Other highlights include Berlin-based Venezuelan Javier Téllez’s film installation Artaud’s Cave (2012) inspired by Antonin Artaud’s 1934 text The Conquest of Mexico and his 1936 trip to Mexico. Seated in a steep, faux grotto, or artificial cave, you watch Téllez’s film, which was largely shot in a Mexico City psychiatric hospital; patients in the hospital are the actors. Sometimes they speak about their lives directly into the camera. At other times you see them going about their routines (watching television, playing soccer, sneaking a smoke) and performing in homemade theatrical spectacles. Artaud was all about a theater that could engulf and derange the senses. Here, Téllez flips the script, revealing these pariahs as incredibly dignified, intelligent, and creative—all of which makes you wonder what exactly constitutes mental illness.
German artist Clemens von Wedemeyer’s complex, multilayered film installation Muster (Rushes), 2012, simultaneously occurs on three screens in a triangular formation. Each of these three stories concerns a different incarnation of a former Benedictine monastery outside of Kassel which was a correctional facility and later the Breitanau concentration camp during Nazi times, a reformatory for girls in the 1970s, and later a psychiatric clinic. Since the early 1980s it has been the Breitenau Memorial Museum commemorating Nazi atrocities. In von Wedemeyer’s tripartite film, blasé students visit the memorial in 1990 on one screen while Allied soldiers liberate the concentration camp in 1945 on another.
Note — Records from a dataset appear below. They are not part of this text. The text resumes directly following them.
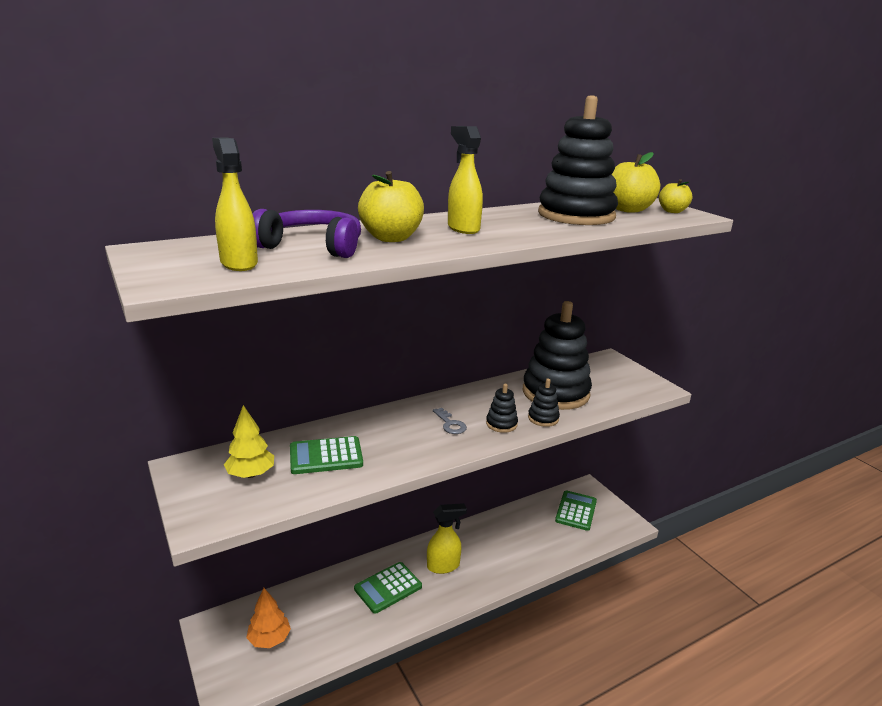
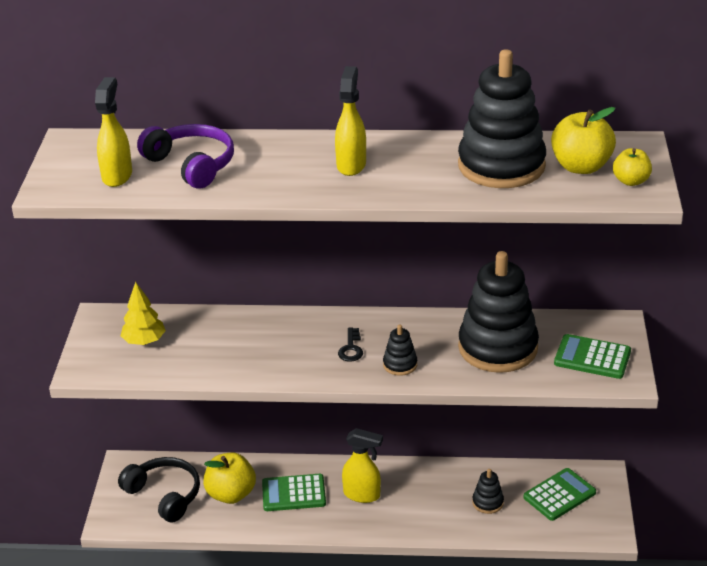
camera: 35 degrees right, 10 degrees up
orange tree [246,588,291,648] -> black headphones [118,457,200,523]
green calculator [290,436,363,474] -> green calculator moved to [554,334,631,379]
yellow apple [358,171,424,242] -> yellow apple moved to [203,452,256,504]
grey key [433,408,467,434] -> black key [338,328,363,362]
black stacking toy [528,379,560,427] -> black stacking toy moved to [472,469,504,514]

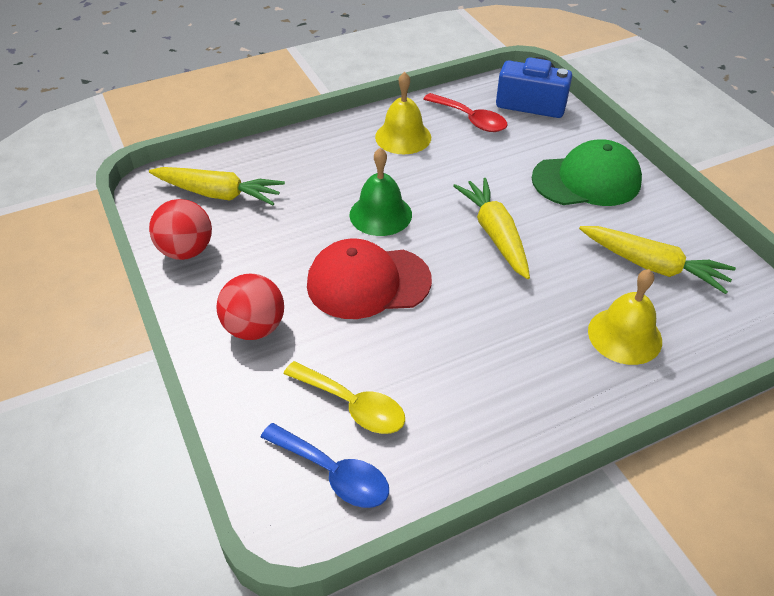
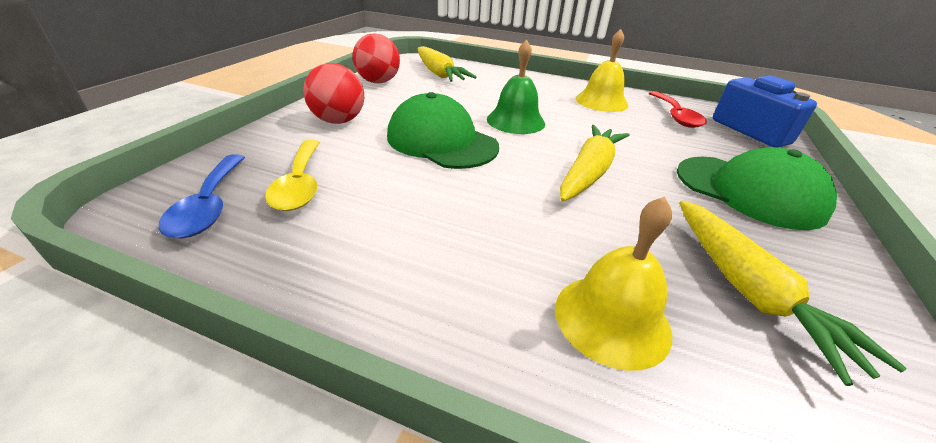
camera: 45 degrees right, 10 degrees down
red cap [307,239,432,319] -> green cap [387,92,499,169]

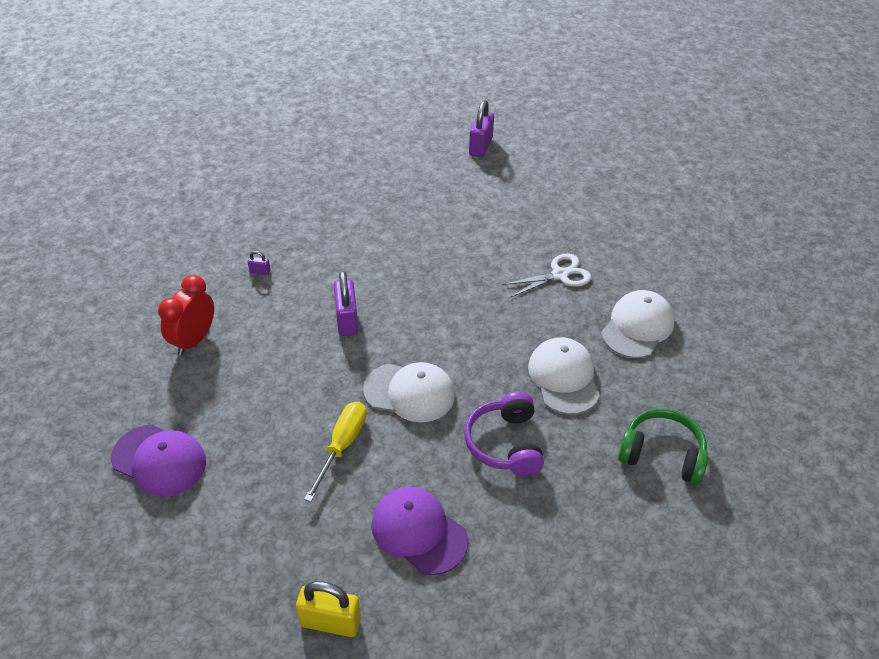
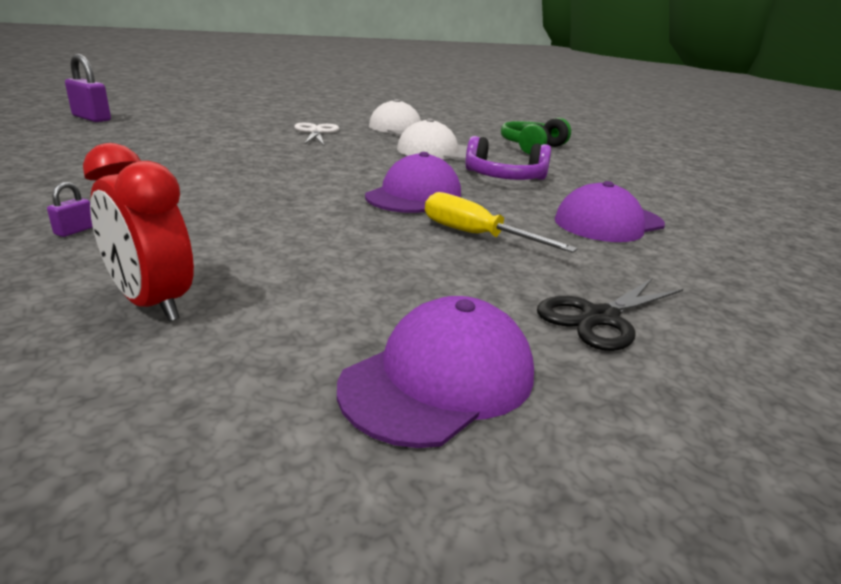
camera: 75 degrees left, 20 degrees down
yellow padlock [296,581,361,637] -> none
purple padlock [334,271,358,336] -> none
white cap [363,362,455,422] -> purple cap [365,152,461,213]
none -> black scissors [537,279,683,351]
On the third reformatory girls in the 1970s segue into actors preparing for a film similar to Ulrike Meinhof’s (of the Red Army Faction, or Baader-Meinhof Gang) scathing 1970 television film Bambule which exposes the authoritarianism and gross injustices operating in a reform school for girls (you can see part one of Meinhof’s film here). The other parts are also available on YouTube). As three main characters “time travel” between these periods, appearing in the different stories, the fraught, complex, and varied life of the site over decades gets conjoined.
Nearby, South African luminary William Kentridge debuts a major new video installation called The Refusal of Time (2012). This complex meditation on time, including 19th century attempts to standardize time, and how Einstein erupted such standardization, plays out in a fascinating panorama of video projections on the walls, accompanied by rollicking and at times anarchic music. Large metronomes, clocks, maps, Kentridge repeatedly stepping on and off chairs, dancers, books, and the artist’s signature animated processions all factor in, while a male voice quietly intones from speakers.
In the middle of the room is a kinetic contraption/machine, an artificial lung “breathing” in and out. Rather than making rational sense of the installation, you give yourself over to its delightful verve, high jinks, intelligence, and humanity as it situates us in relation to the vastness of time, the world, and the cosmos.